Data Quality on columns


#1

There is a feature many of today’s data wranglers have : data quality on columns. You can see the different values, the distribution of values at a glance. You can also filter dynamically using the same screen and see the distribution of other columns changing at the same time.

You could think of a new panel at the bottom of easymorph that could detail the content of columns in the table the user has selected.

Also still looking forward to have the possibility to create cross table and export them, like you can do with chart.


#2

We’ve added data profiling in version 3.8 which has just been released.

It shows various counts for a selected column, with the ability to instantly create a filter action for each count.

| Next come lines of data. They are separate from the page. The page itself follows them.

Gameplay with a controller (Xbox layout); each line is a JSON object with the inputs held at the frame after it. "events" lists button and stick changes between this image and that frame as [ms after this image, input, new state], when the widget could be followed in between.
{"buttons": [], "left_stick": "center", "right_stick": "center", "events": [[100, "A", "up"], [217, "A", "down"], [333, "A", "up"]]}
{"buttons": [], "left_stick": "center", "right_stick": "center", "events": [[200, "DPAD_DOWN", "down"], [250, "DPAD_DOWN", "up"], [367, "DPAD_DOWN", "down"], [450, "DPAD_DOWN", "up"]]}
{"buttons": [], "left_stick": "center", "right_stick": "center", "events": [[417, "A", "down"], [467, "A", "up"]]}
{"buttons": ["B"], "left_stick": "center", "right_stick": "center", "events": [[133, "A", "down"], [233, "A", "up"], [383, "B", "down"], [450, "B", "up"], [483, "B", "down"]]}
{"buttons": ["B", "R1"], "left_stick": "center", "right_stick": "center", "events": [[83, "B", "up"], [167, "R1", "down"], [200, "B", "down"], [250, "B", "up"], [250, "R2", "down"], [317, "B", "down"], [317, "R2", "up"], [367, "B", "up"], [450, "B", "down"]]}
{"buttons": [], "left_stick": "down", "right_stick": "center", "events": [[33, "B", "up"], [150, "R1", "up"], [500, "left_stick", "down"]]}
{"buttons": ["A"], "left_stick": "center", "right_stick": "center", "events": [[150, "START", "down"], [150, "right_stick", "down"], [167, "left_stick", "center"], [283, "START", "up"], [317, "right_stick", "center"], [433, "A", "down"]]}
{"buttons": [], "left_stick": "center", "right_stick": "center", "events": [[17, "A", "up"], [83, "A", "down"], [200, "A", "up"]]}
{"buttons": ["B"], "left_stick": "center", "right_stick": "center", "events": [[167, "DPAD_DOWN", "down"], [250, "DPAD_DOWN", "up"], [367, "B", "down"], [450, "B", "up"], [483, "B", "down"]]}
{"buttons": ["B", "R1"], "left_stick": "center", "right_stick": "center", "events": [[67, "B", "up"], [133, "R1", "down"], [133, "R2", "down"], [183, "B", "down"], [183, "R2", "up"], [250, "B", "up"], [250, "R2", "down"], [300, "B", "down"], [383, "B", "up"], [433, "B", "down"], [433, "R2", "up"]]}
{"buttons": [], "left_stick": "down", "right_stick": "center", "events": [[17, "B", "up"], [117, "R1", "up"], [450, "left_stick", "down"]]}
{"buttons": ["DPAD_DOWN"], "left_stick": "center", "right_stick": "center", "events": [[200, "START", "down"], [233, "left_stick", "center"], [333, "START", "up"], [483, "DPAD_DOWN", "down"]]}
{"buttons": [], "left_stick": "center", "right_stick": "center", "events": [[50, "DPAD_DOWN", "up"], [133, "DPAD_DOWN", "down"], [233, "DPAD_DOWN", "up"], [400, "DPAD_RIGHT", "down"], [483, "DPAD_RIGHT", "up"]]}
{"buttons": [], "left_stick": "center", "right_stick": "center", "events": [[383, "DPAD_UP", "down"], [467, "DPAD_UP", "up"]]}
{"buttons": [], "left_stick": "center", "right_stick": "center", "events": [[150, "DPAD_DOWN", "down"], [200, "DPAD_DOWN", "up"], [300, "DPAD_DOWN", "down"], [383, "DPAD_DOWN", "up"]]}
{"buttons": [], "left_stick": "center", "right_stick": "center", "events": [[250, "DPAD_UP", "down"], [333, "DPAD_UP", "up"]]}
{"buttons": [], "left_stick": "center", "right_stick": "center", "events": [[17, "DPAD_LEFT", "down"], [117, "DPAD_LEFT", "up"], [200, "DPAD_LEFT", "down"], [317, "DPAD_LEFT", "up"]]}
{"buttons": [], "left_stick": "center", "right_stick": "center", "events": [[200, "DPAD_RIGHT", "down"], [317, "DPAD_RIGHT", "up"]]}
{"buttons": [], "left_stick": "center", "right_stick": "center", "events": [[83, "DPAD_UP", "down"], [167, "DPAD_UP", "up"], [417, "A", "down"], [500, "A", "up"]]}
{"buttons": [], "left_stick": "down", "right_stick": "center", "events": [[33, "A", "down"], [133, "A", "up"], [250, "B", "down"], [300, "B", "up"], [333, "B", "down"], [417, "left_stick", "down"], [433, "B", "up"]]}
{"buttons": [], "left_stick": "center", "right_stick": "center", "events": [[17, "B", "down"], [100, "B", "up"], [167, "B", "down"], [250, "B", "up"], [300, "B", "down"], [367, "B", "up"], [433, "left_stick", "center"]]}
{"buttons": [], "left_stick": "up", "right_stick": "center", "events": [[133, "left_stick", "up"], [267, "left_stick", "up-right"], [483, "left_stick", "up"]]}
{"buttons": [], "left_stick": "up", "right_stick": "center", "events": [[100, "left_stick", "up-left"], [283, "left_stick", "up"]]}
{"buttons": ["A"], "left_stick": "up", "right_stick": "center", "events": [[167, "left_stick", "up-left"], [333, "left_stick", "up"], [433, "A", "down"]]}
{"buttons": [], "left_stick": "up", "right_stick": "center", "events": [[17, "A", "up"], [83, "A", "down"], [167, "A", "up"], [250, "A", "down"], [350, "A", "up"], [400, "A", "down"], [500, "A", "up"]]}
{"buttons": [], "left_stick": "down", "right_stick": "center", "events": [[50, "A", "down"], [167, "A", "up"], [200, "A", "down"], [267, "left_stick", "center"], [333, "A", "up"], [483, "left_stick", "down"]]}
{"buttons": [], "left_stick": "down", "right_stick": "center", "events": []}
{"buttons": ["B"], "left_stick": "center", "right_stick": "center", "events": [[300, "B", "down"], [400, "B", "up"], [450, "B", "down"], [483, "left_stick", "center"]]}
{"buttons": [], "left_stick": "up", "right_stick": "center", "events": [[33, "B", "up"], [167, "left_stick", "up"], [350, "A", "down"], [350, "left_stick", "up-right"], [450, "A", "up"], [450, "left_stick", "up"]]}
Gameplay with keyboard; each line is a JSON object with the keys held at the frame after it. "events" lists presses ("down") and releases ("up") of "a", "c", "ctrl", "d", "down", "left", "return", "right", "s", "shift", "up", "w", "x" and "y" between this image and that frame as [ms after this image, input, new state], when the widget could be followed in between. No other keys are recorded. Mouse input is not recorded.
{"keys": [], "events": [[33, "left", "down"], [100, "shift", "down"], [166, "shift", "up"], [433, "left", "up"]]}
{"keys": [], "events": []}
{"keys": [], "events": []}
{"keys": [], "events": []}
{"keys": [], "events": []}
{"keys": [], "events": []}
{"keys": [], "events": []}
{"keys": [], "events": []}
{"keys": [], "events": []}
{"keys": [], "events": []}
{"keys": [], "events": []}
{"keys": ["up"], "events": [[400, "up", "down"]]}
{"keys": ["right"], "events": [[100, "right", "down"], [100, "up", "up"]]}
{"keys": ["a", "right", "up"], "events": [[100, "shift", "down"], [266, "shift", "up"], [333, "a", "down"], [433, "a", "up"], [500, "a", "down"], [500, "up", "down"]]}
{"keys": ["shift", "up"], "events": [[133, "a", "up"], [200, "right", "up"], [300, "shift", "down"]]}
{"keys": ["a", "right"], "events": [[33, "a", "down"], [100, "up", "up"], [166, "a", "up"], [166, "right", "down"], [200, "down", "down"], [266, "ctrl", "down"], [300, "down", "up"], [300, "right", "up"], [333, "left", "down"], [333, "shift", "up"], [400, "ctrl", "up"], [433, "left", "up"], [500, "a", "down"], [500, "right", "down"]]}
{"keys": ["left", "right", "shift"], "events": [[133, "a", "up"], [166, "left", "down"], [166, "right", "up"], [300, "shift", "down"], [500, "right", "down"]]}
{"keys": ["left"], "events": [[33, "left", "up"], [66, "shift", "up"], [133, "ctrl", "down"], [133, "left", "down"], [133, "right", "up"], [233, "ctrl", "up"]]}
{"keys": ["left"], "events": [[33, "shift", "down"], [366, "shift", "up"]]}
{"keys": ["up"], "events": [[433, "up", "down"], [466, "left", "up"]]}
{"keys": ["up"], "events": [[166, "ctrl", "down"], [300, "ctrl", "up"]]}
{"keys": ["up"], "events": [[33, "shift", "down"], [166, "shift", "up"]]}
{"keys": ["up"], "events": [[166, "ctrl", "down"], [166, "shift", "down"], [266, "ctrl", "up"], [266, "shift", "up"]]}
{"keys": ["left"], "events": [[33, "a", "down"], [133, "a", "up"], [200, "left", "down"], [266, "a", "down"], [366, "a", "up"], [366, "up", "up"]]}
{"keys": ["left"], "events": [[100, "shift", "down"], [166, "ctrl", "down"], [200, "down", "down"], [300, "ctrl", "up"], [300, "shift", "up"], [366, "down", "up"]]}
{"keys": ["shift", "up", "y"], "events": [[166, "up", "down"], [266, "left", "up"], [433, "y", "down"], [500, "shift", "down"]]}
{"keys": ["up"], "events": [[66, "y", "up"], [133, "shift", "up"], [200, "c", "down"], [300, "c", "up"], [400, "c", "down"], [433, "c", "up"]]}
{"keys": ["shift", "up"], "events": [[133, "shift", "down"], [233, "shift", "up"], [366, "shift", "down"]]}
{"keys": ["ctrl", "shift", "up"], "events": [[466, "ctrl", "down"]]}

Also, the profiler shows a distribution histogram for numerical values. The histogram has two rulers for filtering a range of values visually.

The profiler window is floating which means you can click and profile other columns without closing the profiler window.


#3

That’s good but quite limited.
Example : if you have a string column containing names, you expect to have the count number by name in a histogram.

Here i feel that only number can be profiled, is that correct ?


#4

Yes, the histogram shows distribution for numeric values. Counts for values not available in the profiler yet. If you need to see counts for distinct values, right-click the column and pick Aggregate/Count.


#5

Okay, that’s a good start. Just waiting for values count and if possible interactions with bars to auto filter.
That could be a good thing. Also a dedicated panel with these informations on all columns (not one by one) could be nice !


#6

Good point ! Is there a workaround to achieve the profiling on all the columns with the current profiling options ? It does not seem possible yet because I cannot see an option to write the output of the profiling to a table ?

Does easyMorph forsee to elaborate the profiling options in the near future ?


#7

Not possible at this point.

We will be adding automated data quality suggestions in 3.8.1 and full-table profiling in 3.9.


#8

Hi Dmitry,

I have installed the version 3.9 but it appears that the full-table profiling is not implemented yet ?
Is this still on the roadmap ? When will it be released ?

Kind regards


#9

It’s still on the roadmap but not assigned to a specific release at this point.


#10

Any news on this topic? We would realy appreciate to be able to do automatic profiling of entire datasets so that we do not have to incorporate a set of tests in each project.


#11

No release assigned for this feature yet.